Fig CEO and “Psychonauts” game studio Double Fine COO Justin Bailey tells me “The current leading platforms, they’re meant to be everything to all different industries. The campaign structure has to work as well for taxidermy as it does for $5 million video games.”

So Bailey raised funding from Spark Capital and assembled a team of advisors from the top crowdfunded games. Those include Feargus Urquhart of Fallout developer inXile’s Brian Fargo, and Tim Schafer from Bailey’s company Double Fine, which made Brutal Legend.

Together, they built Fig, which is named after the Hotel Figuroa in LA where developers stay for the E3 gaming conference. Bailey tells me “ran [Fig] by the top 10 game developers on Kickstarter and they’re for it.”

So how exactly is it different? Fig is black like Steam, where many of the games it funds might eventually be sold.

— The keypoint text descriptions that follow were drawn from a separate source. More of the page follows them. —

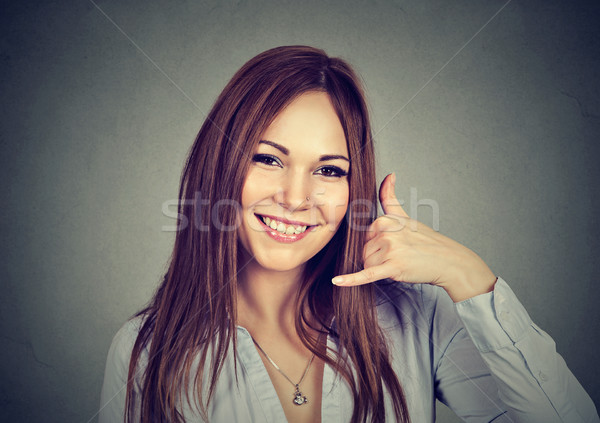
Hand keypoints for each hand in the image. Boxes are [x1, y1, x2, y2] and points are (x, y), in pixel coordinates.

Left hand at [331, 173, 496, 301]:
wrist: (448, 261)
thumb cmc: (426, 241)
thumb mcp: (405, 216)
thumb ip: (390, 197)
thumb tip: (389, 174)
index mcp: (385, 220)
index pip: (365, 238)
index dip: (377, 246)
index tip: (395, 246)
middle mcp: (386, 232)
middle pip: (364, 252)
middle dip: (378, 259)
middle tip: (401, 257)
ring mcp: (390, 249)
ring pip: (367, 265)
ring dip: (381, 269)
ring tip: (401, 264)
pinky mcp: (393, 268)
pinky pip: (367, 274)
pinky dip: (351, 280)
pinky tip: (337, 281)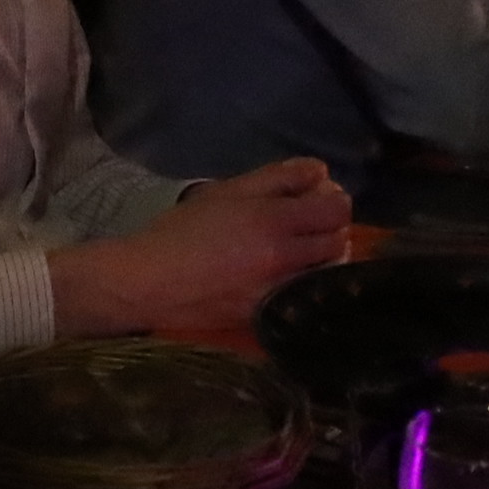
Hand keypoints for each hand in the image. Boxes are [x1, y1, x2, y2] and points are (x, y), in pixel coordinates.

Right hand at [49, 157, 351, 336]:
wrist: (149, 283)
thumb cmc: (183, 230)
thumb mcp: (227, 191)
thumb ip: (277, 178)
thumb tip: (320, 173)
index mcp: (273, 221)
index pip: (336, 210)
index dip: (334, 200)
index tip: (317, 199)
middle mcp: (284, 259)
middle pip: (338, 241)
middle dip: (330, 228)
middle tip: (307, 223)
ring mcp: (279, 291)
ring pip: (328, 272)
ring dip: (323, 257)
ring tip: (299, 249)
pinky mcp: (270, 316)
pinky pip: (306, 297)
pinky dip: (306, 283)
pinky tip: (286, 275)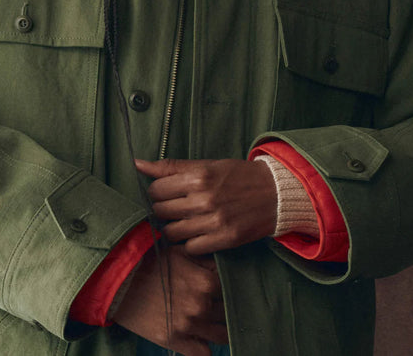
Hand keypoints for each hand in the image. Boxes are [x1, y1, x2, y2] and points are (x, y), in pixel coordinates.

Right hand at [112, 244, 227, 355]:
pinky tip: (200, 339)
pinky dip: (205, 348)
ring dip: (218, 328)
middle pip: (229, 312)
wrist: (120, 280)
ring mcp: (189, 325)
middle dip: (225, 307)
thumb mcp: (181, 253)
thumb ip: (207, 261)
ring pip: (222, 335)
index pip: (233, 289)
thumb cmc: (151, 262)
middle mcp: (201, 305)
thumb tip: (227, 266)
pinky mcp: (175, 341)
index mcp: (206, 281)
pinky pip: (203, 355)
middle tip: (217, 302)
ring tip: (211, 321)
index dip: (231, 287)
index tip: (226, 287)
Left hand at [136, 158, 276, 255]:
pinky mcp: (224, 239)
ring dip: (174, 228)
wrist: (274, 193)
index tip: (167, 193)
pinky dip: (191, 242)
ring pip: (172, 233)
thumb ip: (171, 167)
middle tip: (175, 207)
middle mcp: (204, 199)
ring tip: (186, 220)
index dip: (158, 192)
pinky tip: (199, 232)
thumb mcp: (206, 165)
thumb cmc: (237, 176)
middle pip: (161, 212)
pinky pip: (190, 247)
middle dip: (163, 210)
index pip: (156, 190)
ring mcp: (214, 221)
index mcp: (198, 176)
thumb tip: (138, 164)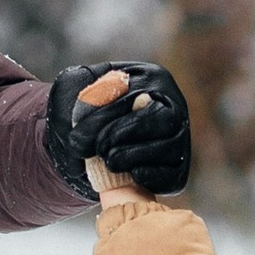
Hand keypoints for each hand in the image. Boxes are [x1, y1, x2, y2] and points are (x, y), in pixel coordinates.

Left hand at [46, 59, 192, 200]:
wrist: (90, 141)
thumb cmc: (84, 109)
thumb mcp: (74, 87)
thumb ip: (80, 89)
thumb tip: (93, 106)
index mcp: (151, 78)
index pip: (134, 95)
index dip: (105, 119)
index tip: (78, 138)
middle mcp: (173, 105)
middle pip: (161, 119)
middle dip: (125, 135)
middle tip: (98, 149)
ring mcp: (180, 137)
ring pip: (171, 147)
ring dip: (135, 156)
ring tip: (109, 161)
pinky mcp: (178, 168)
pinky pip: (173, 175)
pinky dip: (154, 177)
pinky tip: (132, 175)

It’s built around a development timeline that lets backers know how far along the game is. And fans can easily assemble bundles of different digital content rewards.

For comparison, Kickstarter is overrun by games so it’s tough to know what’s worth funding. Cobbling together digital content bundles is awkward, discouraging pledges. And Kickstarter doesn’t offer equity crowdfunding. At it’s core, Fig is designed for flexibility, and can mold to the games it hosts.

Fig could provide a more reliable way to invest in games. Funding whole studios can be dicey, because it’s tough to know if they’ll strike gold again and succesfully follow up on a past blockbuster. It could also prevent disgruntling tales of crowdfunding projects like Oculus, where its early backers received no compensation when Facebook bought the company for $2 billion.

If Fig succeeds, it could free game developers from some of the need for traditional capital, and let them be funded by the people who love them.